Google Wave

2009 November 24
by Pritee

What is Google Wave?

Google Wave is a product that helps users communicate and collaborate on the web. A “wave” is equal parts conversation and document, where users can almost instantly communicate and work together with richly formatted text, photos, videos, maps, and more. Google Wave is also a platform with a rich set of open APIs that allow developers to embed waves in other web services and to build extensions that work inside waves.

What is the Google Wave API?

The Google Wave API allows developers to use and enhance Google Wave through two primary types of development:

  • Extensions: Build robot extensions to automate common tasks or build gadget extensions to provide a new way for users to interact
  • Embed: Make your site more collaborative by dropping in a Wave

Google Wave is currently available in a developer preview as the APIs and product continue to evolve. Accounts on the developer sandbox will be given out to people intending to build with the Google Wave APIs prior to the public release.

 

The Google Wave API is an open platform allowing developers to extend the functionality of Google Wave itself, or extend other applications with waves. As a developer, you can think of Google Wave as three pieces:

  • The Google Wave client application, the interface designed for users
  • The Google Wave APIs, which are documented throughout this site
  • The Google Wave Federation Protocol, the underlying network protocol for wave communication

This developer guide discusses the Wave APIs and how you can use them to augment Google Wave through extensions or augment third-party web applications by embedding Google Wave within them. This overview discusses the elements that make up the “waves” in the Google Wave model.

Wave Entities

Programming effectively using the Google Wave APIs requires understanding some basic wave concepts.

A wave is a threaded conversation, consisting of one or more participants (which may include both human participants and robots). The wave is a dynamic entity which contains state and stores historical information. A wave is a living thing, with participants communicating and modifying the wave in real time. A wave serves as a container for one or more wavelets defined below.

A wavelet is a threaded conversation that is spawned from a wave (including the initial conversation). Wavelets serve as the container for one or more messages, known as blips. The wavelet is the basic unit of access control for data in the wave. All participants on a wavelet have full read/write access to all of the content within the wavelet. As well, all events that occur within the Google Wave APIs operate on wavelet level or lower.

When you spawn a wavelet from within a wave, you do not inherit any access permissions from the parent wavelet. During the lifetime of a wave, you may spawn private conversations, which become separate wavelets, but are bundled together within the same “wave.” Since events occur at the wavelet level or below, the context of an event is restricted to a single wavelet. A wavelet may be created and managed with a robot as its only participant. This allows the robot to use the wavelet effectively as a private data document. These data documents are never rendered/revealed to the user and may contain structured or unstructured data about the wavelet.
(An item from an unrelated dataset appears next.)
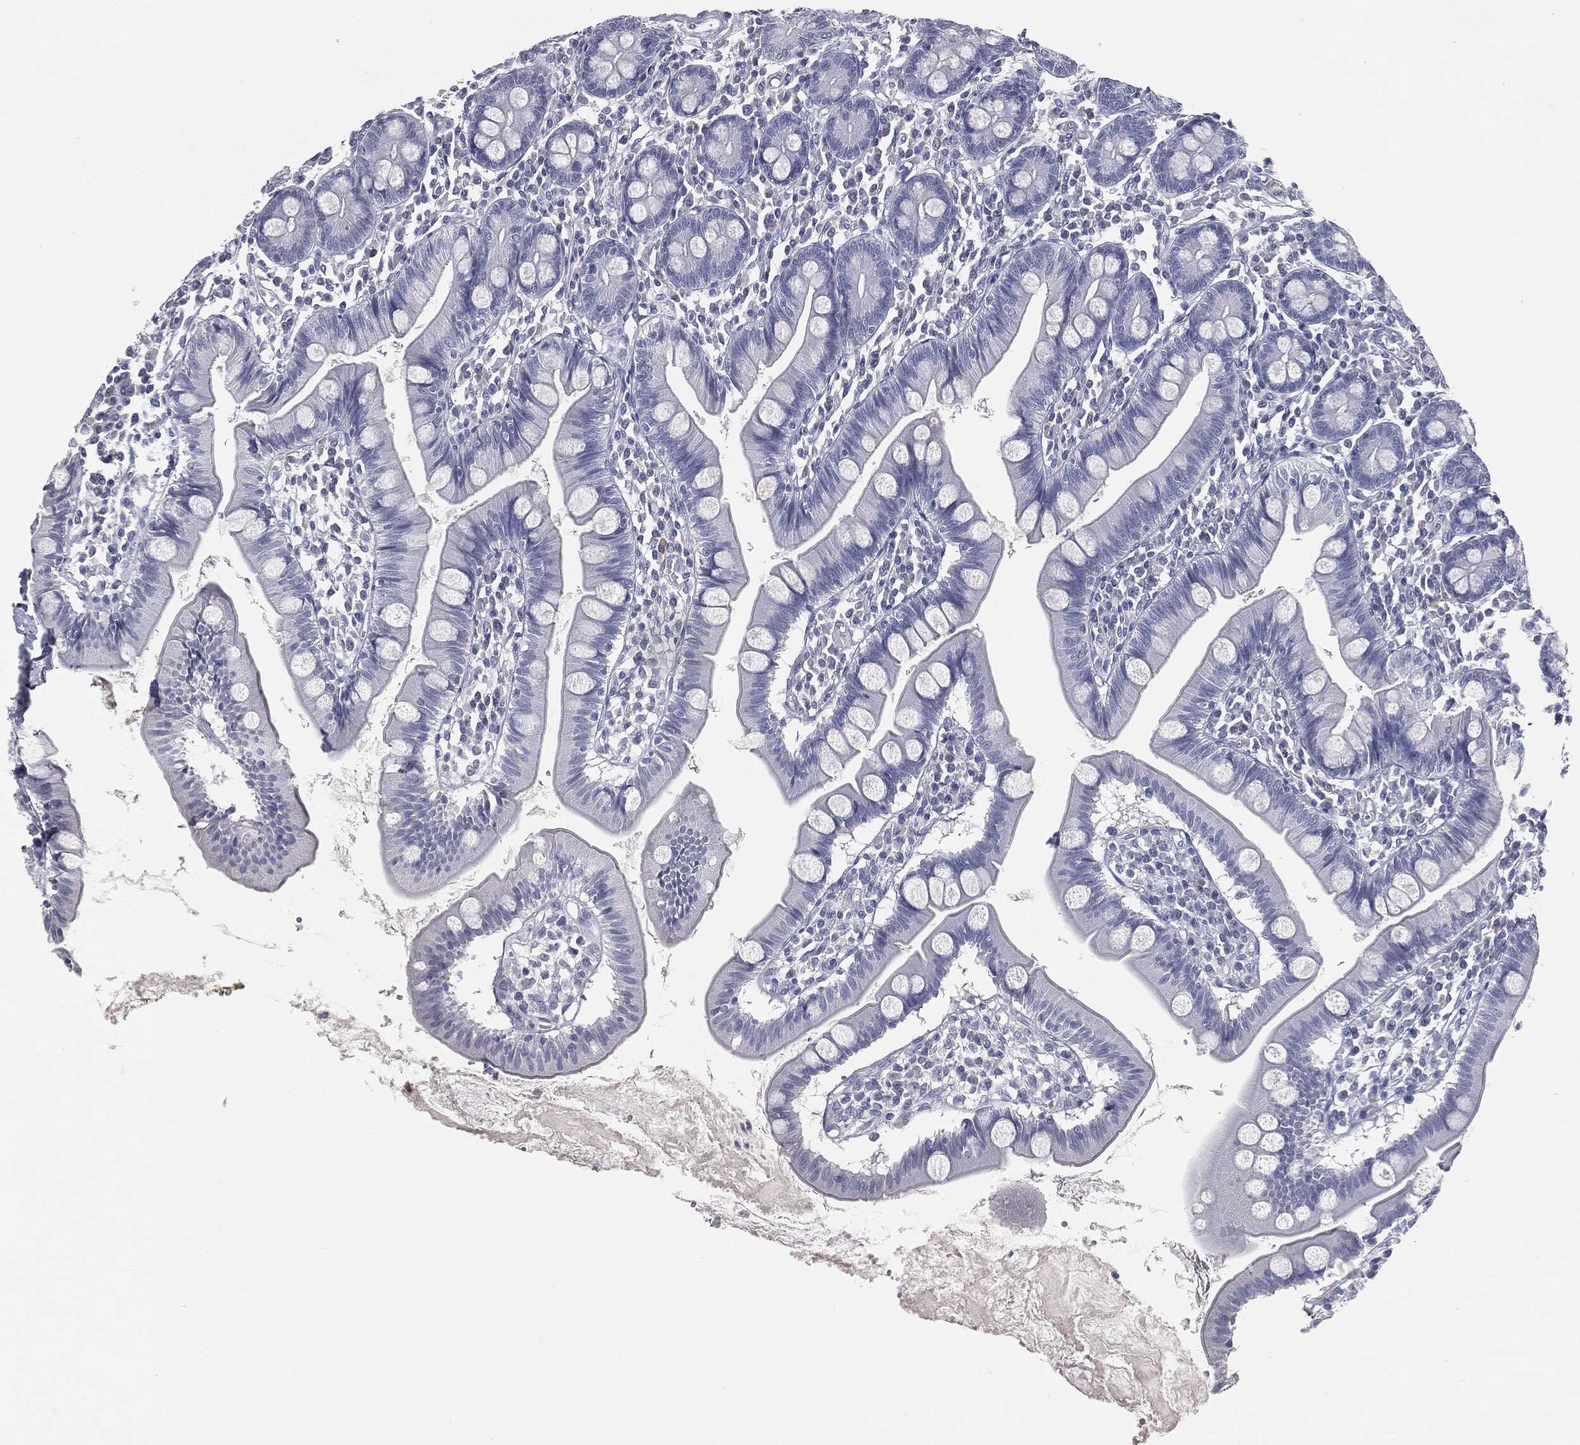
{"staining": {"intensity": "negative", "quantity": "none", "location": "none"}, "tissue": "small intestine", "cell_type": "Glandular cells", "image_type": "normal", "snomed": [{"axis": "morphology", "description": "Normal tissue, NOS"}, {"axis": "topography", "description": "Small intestine"}], "caption": "Image shows no significant protein positivity in glandular cells of normal small intestine.", "gene": "PRAME", "patient": {"sex": "male", "age": 88}}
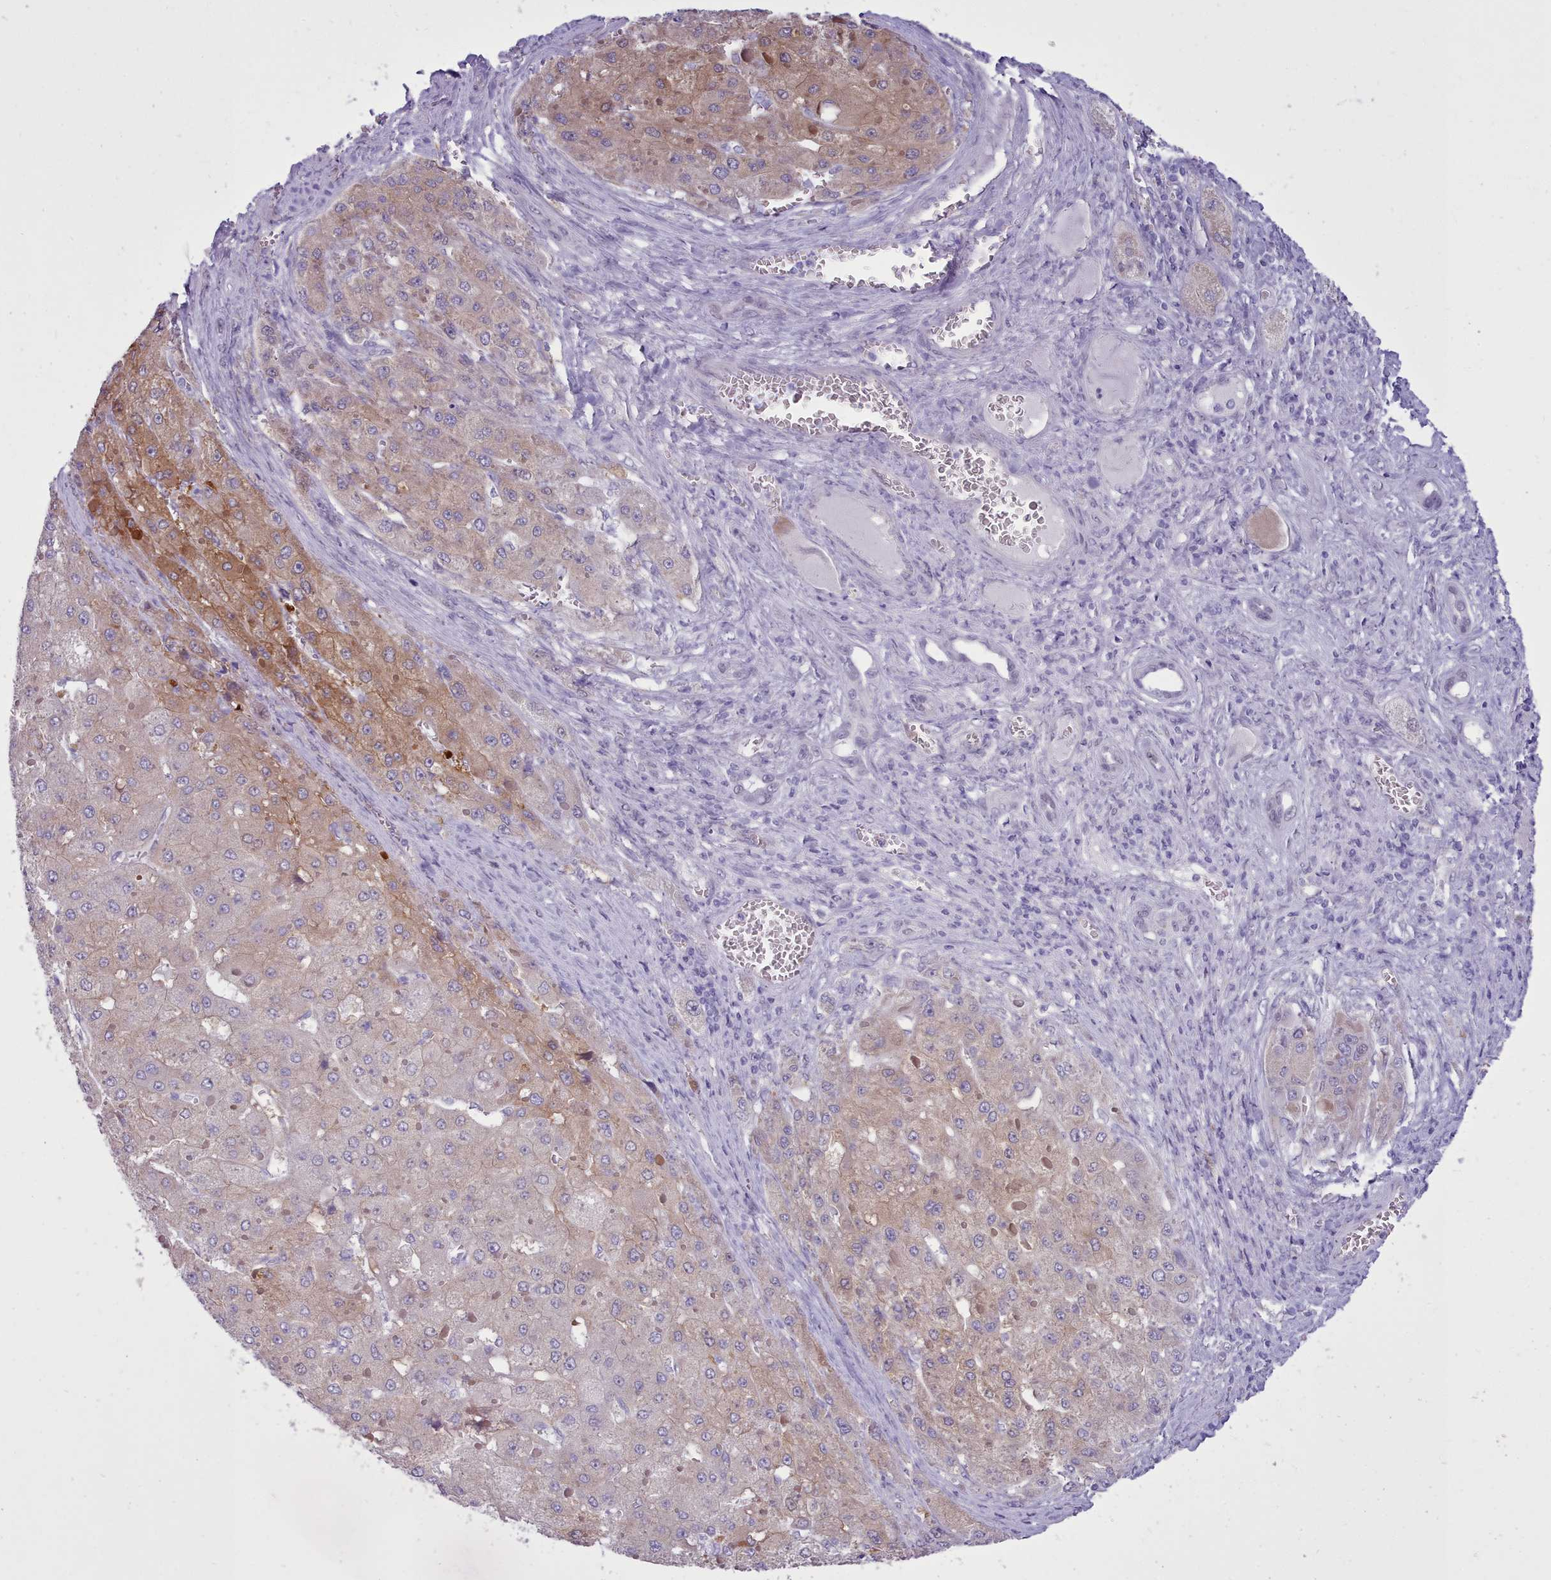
{"staining": {"intensity": "weak", "quantity": "25%-75%", "location": "cytoplasmic/membranous"}, "tissue": "liver cancer", "cell_type": "Tumor cells", "image_type": "cancer", "snomed": [{"axis": "morphology", "description": "Carcinoma, Hepatocellular, NOS"}, {"axis": "topography", "description": "Liver"}], "caption": "Weak cytoplasmic/membranous expression for a protein is appreciated in about 25%-75% of tumor cells of hepatocellular carcinoma (liver) using immunohistochemistry (IHC).", "gene": "TMEM253", "patient": {"sex": "female", "age": 73}}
A blip is the basic unit of conversation and consists of a single messages which appears on a wavelet. Blips may either be drafts or published (by clicking “Done” within the Wave client). Blips manage their content through their document, defined below. Blips may also contain other blips as children, forming a blip hierarchy. Each wavelet always consists of at least one root blip.

A document is the content attached to a blip. This document consists of XML which can be retrieved, modified or added by the API. Generally, you manage the document through convenience methods rather than through direct manipulation of the XML data structure.